Red flags from agencies
- Refusing to tell you who will work on your account. An agency that cannot name the specific designer and developer assigned to your project is either outsourcing to undisclosed third parties or managing the work so loosely that no one has ownership.
- No case studies with measurable outcomes. An agency that can only show you how sites look, but not what they achieved for the client (leads generated, conversion rates, load times), has not yet connected their design work to business results.

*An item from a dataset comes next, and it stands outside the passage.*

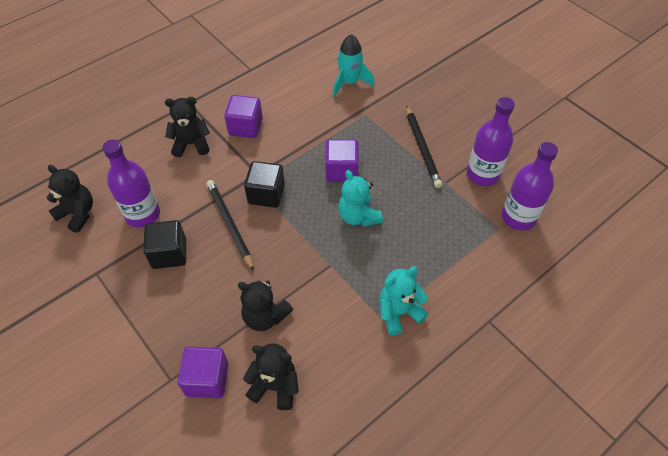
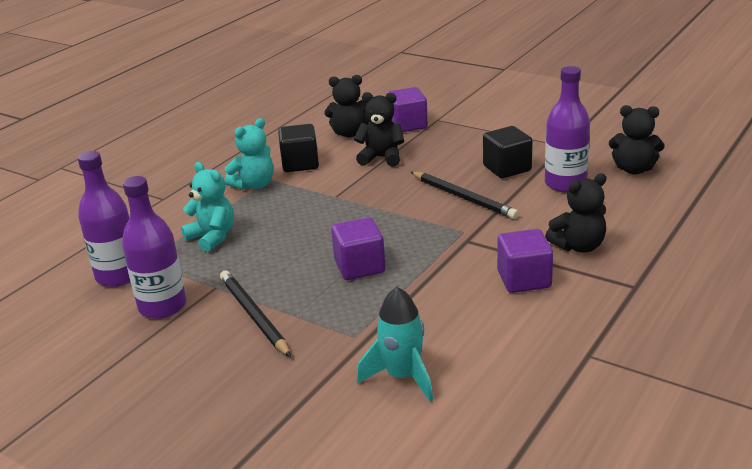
camera: 165 degrees right, 25 degrees down
black cube [244,161,285,208] -> black cube moved to [278,124,319,172]
turquoise teddy bear [338,170,383,227] -> turquoise teddy bear moved to [181,162,234,252]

- Long minimum retainer commitments without a trial project. An agency asking you to commit to a 12-month retainer before you have seen how they work is prioritising their cash flow over your confidence. Any reputable agency will allow a single project to establish the relationship first.
- Account manager who cannot answer technical questions. If every technical question is answered with “I’ll check with the team and get back to you,” you are dealing with a communication layer, not a knowledgeable partner. Push to speak directly with the developer before signing.
The bottom line
For most Kenyan SMEs building a business site under KES 100,000, a verified, experienced local freelancer is the right choice — better value, faster delivery, more direct communication. For complex integrations, multi-stakeholder organisations, enterprise procurement, and projects that require ongoing SLA-backed support, an agency’s infrastructure justifies its premium.
The worst outcome in both cases is choosing on price alone. A KES 20,000 freelancer who disappears after taking the deposit and a KES 400,000 agency that assigns your account to a junior designer are both expensive mistakes. The decision framework above reduces the probability of both, but the fundamental work of verifying portfolio, asking direct questions, and getting everything in writing applies regardless of who you choose.